Fitting reaction of shock
I know my friends, I am as outraged as you are, once again, the pineapple on pizza loving heathens have the audacity to cast doubt on my gamer credentials, needless to say, I would be crying at the club, if it was open. So I guess I will have to debunk these claims by taking on another gamer topic, one which will serve as indisputable evidence for my unflinching gamer status, but for this intro, let’s talk about another curious video game that serves as the backdrop for today’s subject.
Half-Life, it’s a video game, for gamers, like me, who wish to immerse themselves in a first-person shooter with a bit more depth, with the first being released in 1998, the second in 2004, and further successive instalments being released in 2006 and 2007, as well as some additional expansion packs in between. The first game focuses around an individual by the name of Gordon Freeman, who, like many people, triggers an alien invasion when an experiment that he’s running opens up a dimensional rift in time and space. Obviously, antics ensue, and he finds himself up against a diverse plethora of enemies in his mission to return stability to this facility, and the planet alike. Obviously, my synopsis of these games will remain relatively short so I don’t spoil it for anyone planning to play it themselves, but generally speaking it’s considered by many to be one of the greatest games ever published. This is the same story with Half-Life 2, which follows our good friend Gordon a couple decades on after the events of the first, it incorporates many elements present in its predecessor, while adding new features and improving on existing ones. In spite of their shooter status, the series was characterised by its heightened sense of ambition, with Valve President Gabe Newell stating that “if Half-Life 2 isn’t viewed as the best PC game of all time, it’s going to completely bum out most of the guys on this team”. But Gabe need not have feared, it was released to universal acclaim from reviewers and audiences alike, and is also regarded by many as one of the greatest games of all time.

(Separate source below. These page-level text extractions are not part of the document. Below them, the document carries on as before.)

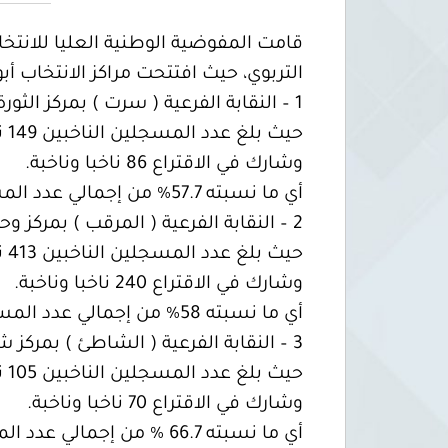
التربوي، حيث افتتحت مراكز الانتخاب أبوابها من الساعة 9:00 صبا
1 – النقابة الفرعية ( سرت ) بمركز الثورة الانتخابي.
حيث بلغ عدد المسجلين الناخبين 149 ناخبا وناخبة.
وشارك في الاقتراع 86 ناخبا وناخبة.
أي ما نسبته 57.7% من إجمالي عدد المسجلين.
2 – النقابة الفرعية ( المرقب ) بمركز وحدة التفتيش والتوجيه التربوي الخمس.
حيث بلغ عدد المسجلين الناخبين 413 ناخبا وناخبة.
وشارك في الاقتراع 240 ناخبا وناخبة.
أي ما نسبته 58% من إجمالي عدد المسجلين.
3 – النقابة الفرعية ( الشاطئ ) بمركز شهداء القارة الانتخابي.
حيث بلغ عدد المسجلين الناخبين 105 ناخبا وناخبة.
وشارك في الاقتراع 70 ناخبا وناخبة.
أي ما نسبته 66.7 % من إجمالي عدد المسجلين.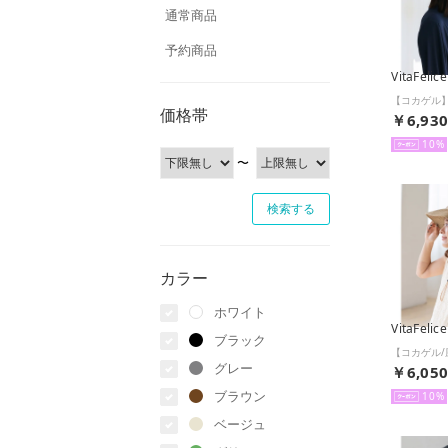
通常商品
予約商品
VitaFelice
価格帯
￥6,93
10
〜
カラー
ホワイト
VitaFelice
ブラック
グレー
￥6,05
ブラウン
10
ベージュ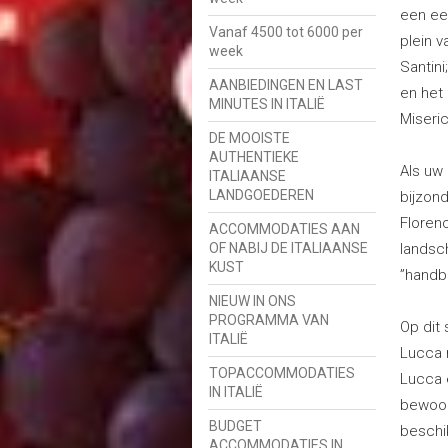
een eer
Vanaf 4500 tot 6000 per
plein v
week
Santin
AANBIEDINGEN EN LAST
en het 
MINUTES IN ITALIË
Miseri
DE MOOISTE
AUTHENTIEKE
Als uw
ITALIAANSE
LANDGOEDEREN
bijzond
Florenc
ACCOMMODATIES AAN
OF NABIJ DE ITALIAANSE
landsch
KUST
”handbe
NIEUW IN ONS
PROGRAMMA VAN
Op dit 
ITALIË
Lucca m
TOPACCOMMODATIES
Lucca e
IN ITALIË
bewoon
BUDGET
beschi
ACCOMMODATIES IN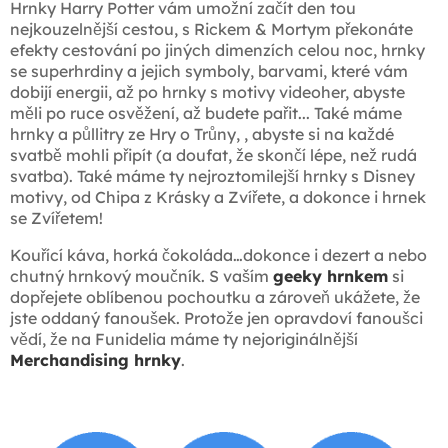
Hrnky Harry Potter vám umožní začít den tou
nejkouzelnější cestou, s Rickem & Mortym překonáte
efekty cestování po jiných dimenzích celou noc, hrnky
se superhrdiny a jejich symboly, barvami, které vám
dobijí energii, až po hrnky s motivy videoher, abyste
měli po ruce osvěžení, až budete pařit... Také máme
hrnky a půllitry ze Hry o Trůny, , abyste si na každé
svatbě mohli připít (a doufat, že skončí lépe, než rudá
svatba). Také máme ty nejroztomilejší hrnky s Disney
motivy, od Chipa z Krásky a Zvířete, a dokonce i hrnek
se Zvířetem!
Kouřící káva, horká čokoláda…dokonce i dezert a nebo
chutný hrnkový moučník. S vaším
geeky hrnkem
si
dopřejete oblíbenou pochoutku a zároveň ukážete, že
jste oddaný fanoušek. Protože jen opravdoví fanoušci
vědí, že na Funidelia máme ty nejoriginálnější
Merchandising hrnky
.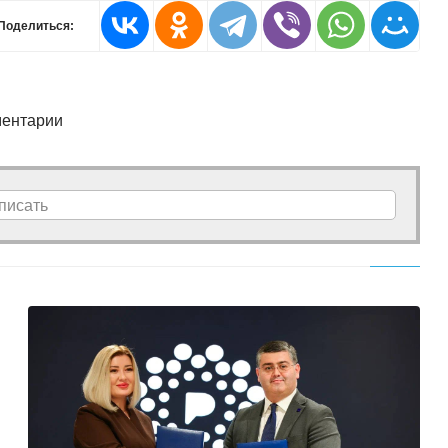
Поделиться:
ентарии
писать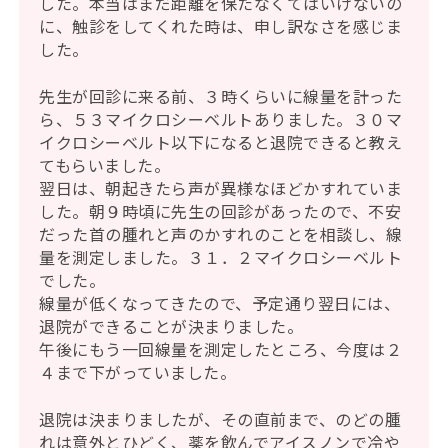
した。本当はまだ距離を保たなくてはいけないの
に、触診をしてくれた時は、申し訳なさを感じま
した。
先生が回診に来る前、３時くらいに線量を計った
ら、５３マイクロシーベルトありました。３０マ
イクロシーベルト以下になると退院できると教え
てもらいました。
翌日は、朝起きたら声が異様なほどかすれていま
した。朝９時頃に先生の回診があったので、不安
だった首の腫れと声のかすれのことを相談し、線
量を測定しました。３１．２マイクロシーベルト
でした。
線量が低くなってきたので、予定通り翌日には、
退院ができることが決まりました。
午後にもう一回線量を測定したところ、今度は２
４まで下がっていました。
退院は決まりましたが、その直前まで、のどの腫
れは意外とひどく、薬を飲んでアイスノンで冷や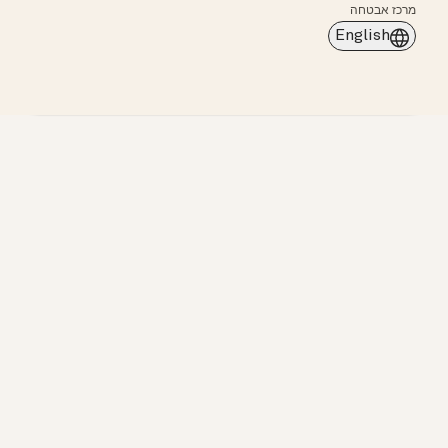
מרכז אבטחה
English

After the success of the first two games, the developers decided to further metamorphose their approach, with the plan to release a trilogy of episodes, continuing the story from the lens of our protagonist, and a new non-player character by the name of Alyx Vance, a lovely young lady who was present in the previous game, but was now receiving a more prominent role as a companion to Mr. Freeman here. The first two episodes were released to highly positive reception, however, it wasn’t quite equivalent to the rampant appraisal that the previous games had received, though this did not appear to deter them. Episode 3 should have completed the trilogy, and was planned for release in Christmas 2007, however, was initially postponed, and then cancelled following a sequence of delays and changes to company trajectory.
Since then there has been a lot of speculation as to when the long anticipated “Half-Life 3” will be released. In fact, as I’m sure many of you know, there is an infamous meme, revolving around people’s rather excitable nature to seek confirmation of the game’s announcement, indulged by many throughout the industry. On Wikipedia, there is a page exclusively dedicated to documenting unreleased Half-Life games, it seems that in spite of their revered status within gamer society, the hype surrounding prospective Half-Life projects precedes them.
The series have elevated itself to this cult-level status, and wherever there’s a devoted fanbase, there’s typically market potential, combine this with the desire simply for more Half-Life content, yet a significant lack of it in the decade following the uncompleted trilogy, and people were longing for a saviour, holding out for a hero to give them what they wanted, and from the darkness, came an unlikely salvation, but was it the one we needed, or the one we deserved.